In het voorgestelde vijfde lid (nieuw) van genoemd artikel 17 wordt geregeld dat bij ministeriële regeling regels worden gesteld voor de bepaling van hetgeen wordt verstaan onder geldige zakelijke redenen die de economische realiteit weerspiegelen. Voor een verdere toelichting wordt verwezen naar de artikelsgewijze toelichting bij artikel II, onderdeel C.
Artikel I, onderdeel B (artikel 25 van de Wet op de vennootschapsbelasting 1969)
Artikel 25, eerste lid, tweede volzin, van de Wet Vpb 1969 is nodig om effectief dividendbelasting te kunnen heffen bij de leden van een coöperatie die ingevolge het huidige artikel 1, zevende lid, van de Wet DB 1965 belastingplichtig zijn voor de dividendbelasting. Deze volzin vervalt in verband met de voorgestelde aanpassingen in de artikelen 1 en 4 van de Wet DB 1965.

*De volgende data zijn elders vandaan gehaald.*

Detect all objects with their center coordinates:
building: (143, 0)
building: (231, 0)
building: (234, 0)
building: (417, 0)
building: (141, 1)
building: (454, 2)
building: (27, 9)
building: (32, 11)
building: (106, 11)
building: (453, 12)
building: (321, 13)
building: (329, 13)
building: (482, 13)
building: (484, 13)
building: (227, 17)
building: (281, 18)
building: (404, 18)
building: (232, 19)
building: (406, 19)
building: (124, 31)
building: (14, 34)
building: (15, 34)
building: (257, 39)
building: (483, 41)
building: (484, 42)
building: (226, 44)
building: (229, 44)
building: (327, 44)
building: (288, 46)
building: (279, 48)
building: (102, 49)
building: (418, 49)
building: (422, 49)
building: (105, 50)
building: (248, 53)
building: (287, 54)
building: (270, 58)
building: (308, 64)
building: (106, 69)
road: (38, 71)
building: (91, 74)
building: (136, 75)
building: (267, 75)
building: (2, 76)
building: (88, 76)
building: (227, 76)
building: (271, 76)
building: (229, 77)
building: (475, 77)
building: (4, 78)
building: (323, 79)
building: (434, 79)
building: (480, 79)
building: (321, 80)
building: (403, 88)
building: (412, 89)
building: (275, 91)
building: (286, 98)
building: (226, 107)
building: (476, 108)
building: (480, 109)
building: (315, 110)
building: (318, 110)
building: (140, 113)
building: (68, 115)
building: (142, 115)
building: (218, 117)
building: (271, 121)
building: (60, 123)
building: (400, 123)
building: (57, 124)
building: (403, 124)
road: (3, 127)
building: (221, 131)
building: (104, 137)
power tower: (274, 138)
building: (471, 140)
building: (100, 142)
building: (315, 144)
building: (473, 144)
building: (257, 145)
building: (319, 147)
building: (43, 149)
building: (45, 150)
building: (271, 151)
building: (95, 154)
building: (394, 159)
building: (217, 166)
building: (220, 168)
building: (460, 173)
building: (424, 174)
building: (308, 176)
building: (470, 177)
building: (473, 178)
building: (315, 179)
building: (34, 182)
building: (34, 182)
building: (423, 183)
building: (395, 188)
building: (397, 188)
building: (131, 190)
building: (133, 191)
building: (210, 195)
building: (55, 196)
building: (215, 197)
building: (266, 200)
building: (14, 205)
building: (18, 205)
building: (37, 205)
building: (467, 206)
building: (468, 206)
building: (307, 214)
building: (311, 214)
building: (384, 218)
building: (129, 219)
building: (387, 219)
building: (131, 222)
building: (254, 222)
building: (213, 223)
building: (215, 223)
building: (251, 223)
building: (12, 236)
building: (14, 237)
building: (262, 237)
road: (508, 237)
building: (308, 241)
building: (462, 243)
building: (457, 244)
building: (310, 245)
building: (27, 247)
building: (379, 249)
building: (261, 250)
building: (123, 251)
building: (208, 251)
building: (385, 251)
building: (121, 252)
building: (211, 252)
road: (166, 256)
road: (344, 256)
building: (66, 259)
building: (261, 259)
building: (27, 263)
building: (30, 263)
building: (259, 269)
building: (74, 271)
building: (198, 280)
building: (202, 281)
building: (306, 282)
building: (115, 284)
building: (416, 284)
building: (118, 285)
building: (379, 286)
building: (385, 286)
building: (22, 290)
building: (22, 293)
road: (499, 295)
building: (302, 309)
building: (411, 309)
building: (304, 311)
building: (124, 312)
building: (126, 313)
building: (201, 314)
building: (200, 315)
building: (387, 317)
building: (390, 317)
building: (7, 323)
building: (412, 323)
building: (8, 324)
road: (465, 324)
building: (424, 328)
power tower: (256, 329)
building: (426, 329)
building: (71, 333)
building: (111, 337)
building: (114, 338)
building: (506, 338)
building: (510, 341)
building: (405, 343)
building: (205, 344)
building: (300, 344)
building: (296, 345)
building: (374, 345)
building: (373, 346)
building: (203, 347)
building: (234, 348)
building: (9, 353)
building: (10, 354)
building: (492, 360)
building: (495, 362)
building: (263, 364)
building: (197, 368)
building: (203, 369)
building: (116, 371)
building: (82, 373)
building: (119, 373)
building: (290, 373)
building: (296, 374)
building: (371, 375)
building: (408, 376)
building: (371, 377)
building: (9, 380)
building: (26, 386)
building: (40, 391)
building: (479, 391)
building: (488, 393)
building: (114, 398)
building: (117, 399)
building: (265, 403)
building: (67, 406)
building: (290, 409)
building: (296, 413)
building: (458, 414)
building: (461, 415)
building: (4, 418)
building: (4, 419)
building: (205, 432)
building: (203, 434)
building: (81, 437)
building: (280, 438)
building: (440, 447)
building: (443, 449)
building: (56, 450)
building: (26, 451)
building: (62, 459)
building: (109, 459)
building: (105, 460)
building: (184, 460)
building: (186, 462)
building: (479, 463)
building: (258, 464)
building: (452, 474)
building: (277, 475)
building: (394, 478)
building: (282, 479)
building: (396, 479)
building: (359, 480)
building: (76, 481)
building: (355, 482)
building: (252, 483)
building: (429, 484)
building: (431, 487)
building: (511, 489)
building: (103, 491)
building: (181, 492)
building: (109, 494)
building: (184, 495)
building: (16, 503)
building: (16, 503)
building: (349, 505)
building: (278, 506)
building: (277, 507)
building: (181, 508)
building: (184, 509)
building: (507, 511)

Artikel II, onderdeel A (artikel 1 van de Wet op de dividendbelasting 1965)
Artikel 1 van de Wet DB 1965 regelt de subjectieve belastingplicht voor de heffing van dividendbelasting. Op grond van het huidige artikel 1, tweede lid, van de Wet DB 1965 zijn deelgerechtigden in fondsen voor gemene rekening onder de subjectieve belastingplicht gebracht. Dit wordt bewerkstelligd door een gelijkstelling van bewijzen van deelgerechtigdheid in fondsen voor gemene rekening met aandelen in vennootschappen en door een gelijkstelling van fondsen met vennootschappen. Deze gelijkstelling wordt uitgebreid met kwalificerende lidmaatschapsrechten in houdstercoöperaties. De uitbreiding van de subjectieve belastingplicht geldt dus alleen voor gerechtigden tot de opbrengst uit – de in het zevende lid van genoemd artikel 1 nader omschreven – kwalificerende lidmaatschapsrechten.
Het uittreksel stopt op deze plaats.